Complete the following
A) Answer these questions from the passage on Dai Jinhua:
(i) At which university is she a professor?
(ii) Where did she teach before that professorship?
(iii) Which two Fifth Generation filmmakers does the passage name?
B) Rewrite the passage on Dai Jinhua from "Chinese feminist cultural critic (born" up to and including "and gender studies.", putting "mass culture" in place of "popular culture".
C) List every language into which the passage on Dai Jinhua says her works have been translated.

Chinese feminist cultural critic (born 1959)

Dai Jinhua (戴锦华) is a Chinese feminist cultural critic. She is a professor in the Institute of Comparative Literature and Culture, Peking University. Her research interests include popular culture, film studies, and gender studies.

She taught at the Beijing Film Academy before assuming professorship at the Institute of Comparative Literature and Culture and directorship of the Center for Film and Cultural Studies at Peking University. She has long been engaged in the New Rural Reconstruction Movement and the Green movement. She is the author of more than ten scholarly monographs. Her works have been translated into English, French, German, Italian, Spanish, Japanese, and Korean. Her literary, film and TV commentary have addressed an expanding audience in China, Taiwan and Hong Kong over the last decades.

==Ideas==
Dai is known for her early critique of the self-Orientalizing tendencies of filmmakers considered to be part of China's Fifth Generation such as Zhang Yimou and Chen Kaige. According to Dai, the historical imagery of their films tend to produce "oriental landscapes" that are oriented towards Western reception and prize recognition.

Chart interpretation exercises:

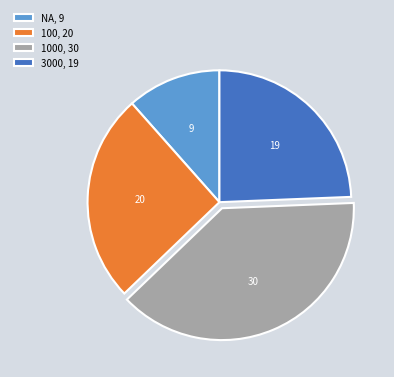

Combined, do NA, 9 and 100, 20 account for over 50%?

No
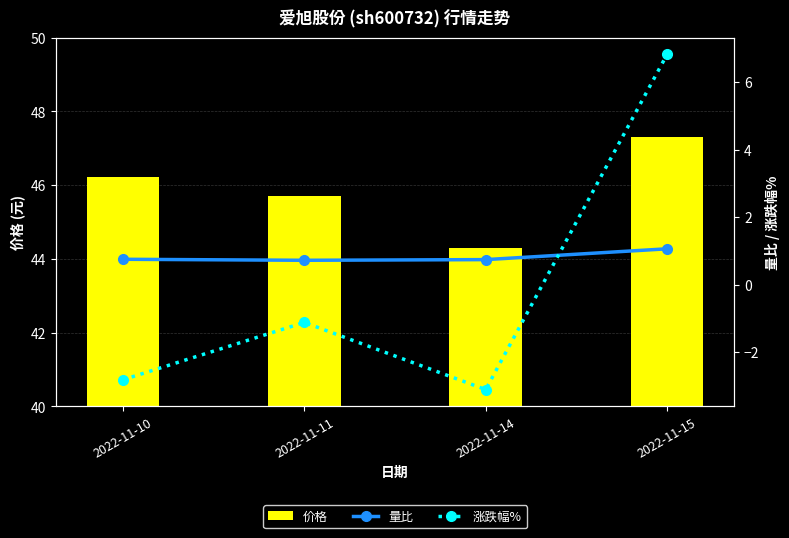

How many data points in 价格 are less than 46?

2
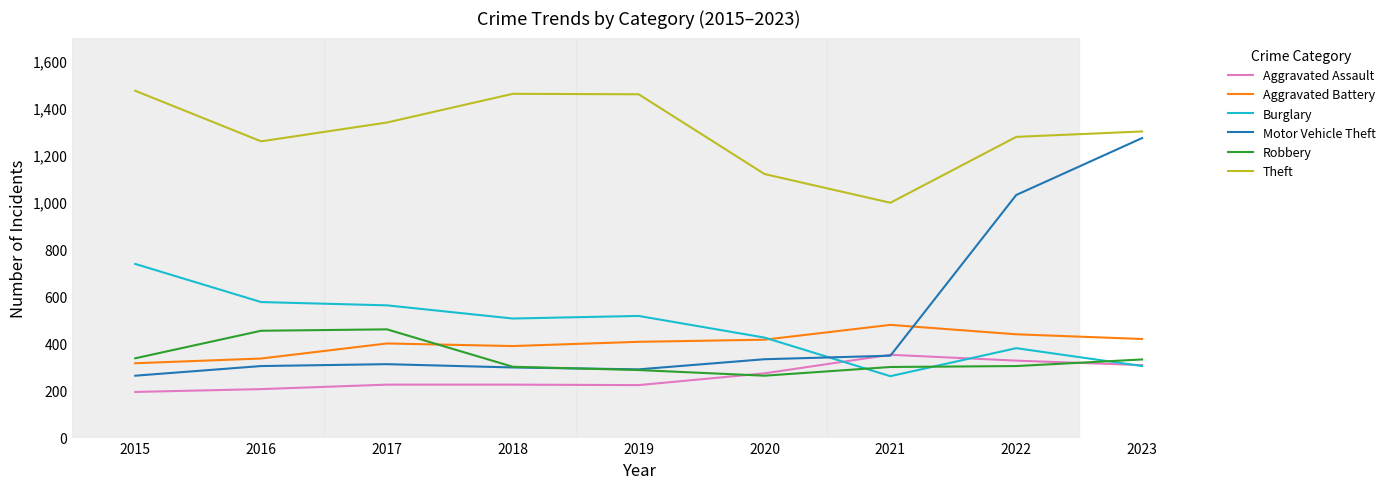

What are all the series names shown in the legend?

Aggravated Assault, Aggravated Battery, Burglary, Motor Vehicle Theft, Robbery, Theft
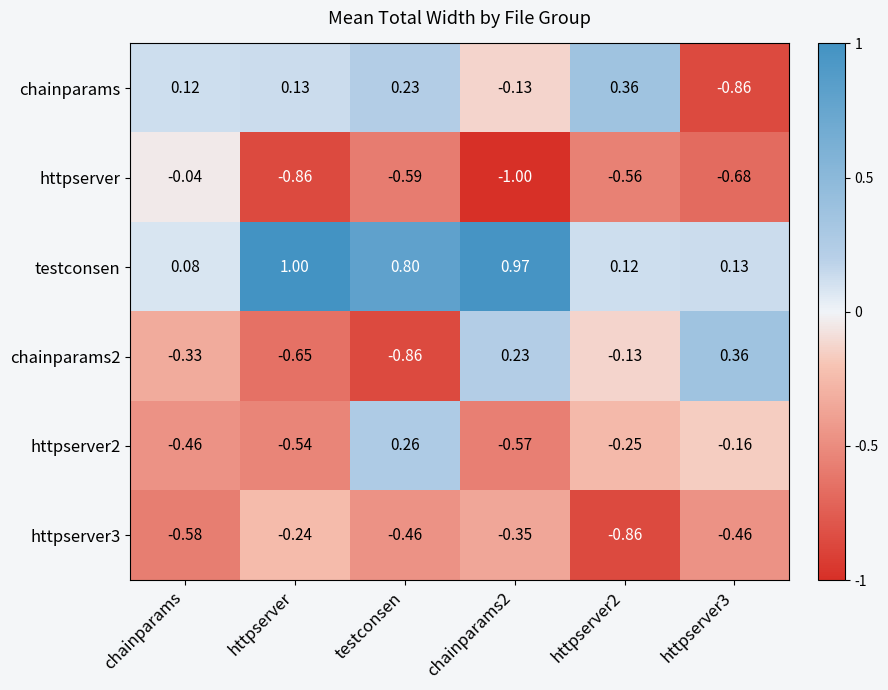

At which label does testconsen reach its minimum?

chainparams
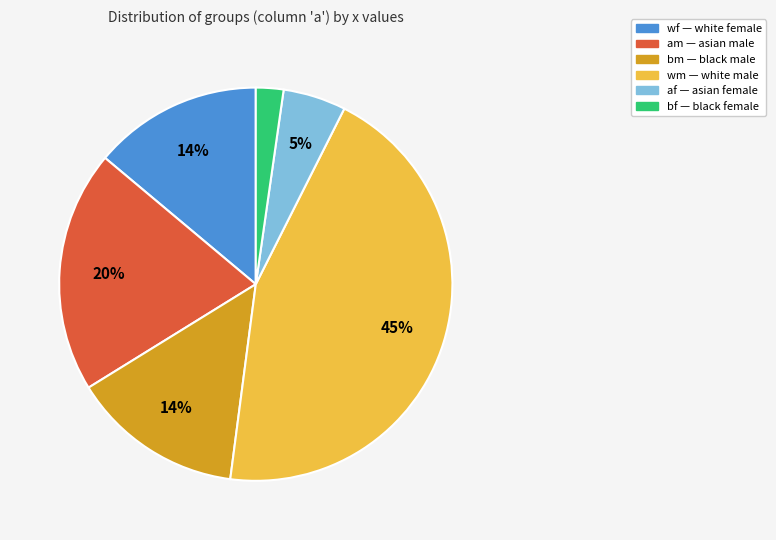

How many segments does this pie chart have?

6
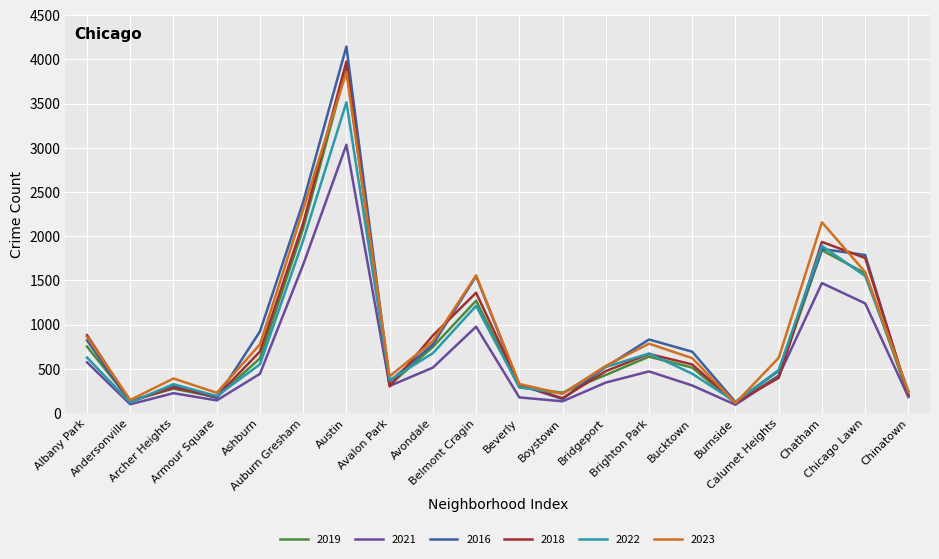

Which series has the largest range (max minus min)?

2016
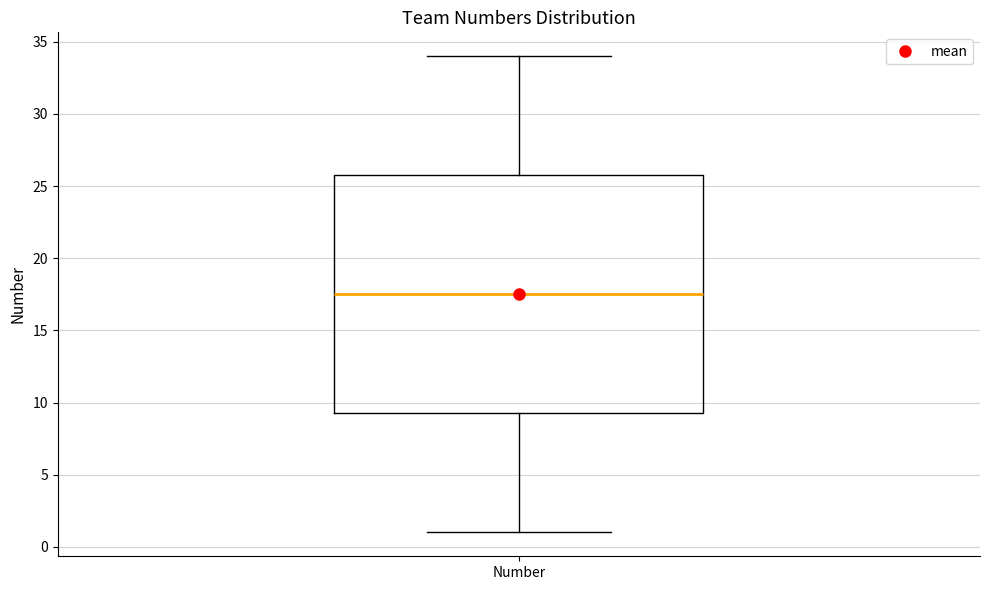

Where is the lower edge of the box for Number on the y-axis? The values are not printed on the chart, so give them approximately, as read against the axis.

9.5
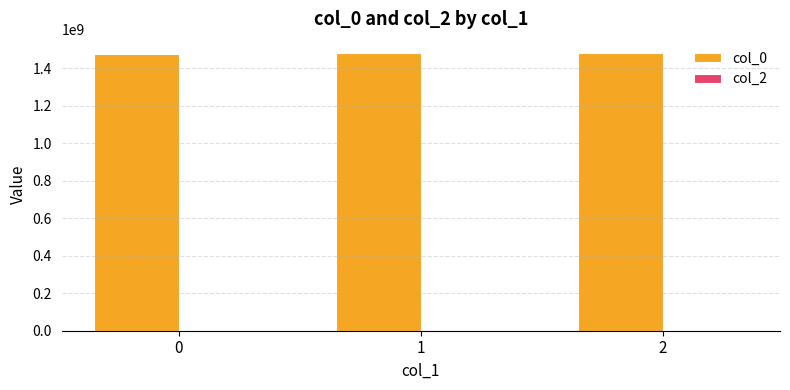

Is it true that the value at 2 is 2157247697.3?

False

Answers for the tasks
A)
(i) Peking University
(ii) The Beijing Film Academy
(iii) Zhang Yimou and Chen Kaige

B)
Chinese feminist cultural critic (born 1959)

Dai Jinhua (戴锦华) is a Chinese feminist cultural critic. She is a professor in the Institute of Comparative Literature and Culture, Peking University. Her research interests include mass culture, film studies, and gender studies.

C) English, French, German, Italian, Spanish, Japanese, Korean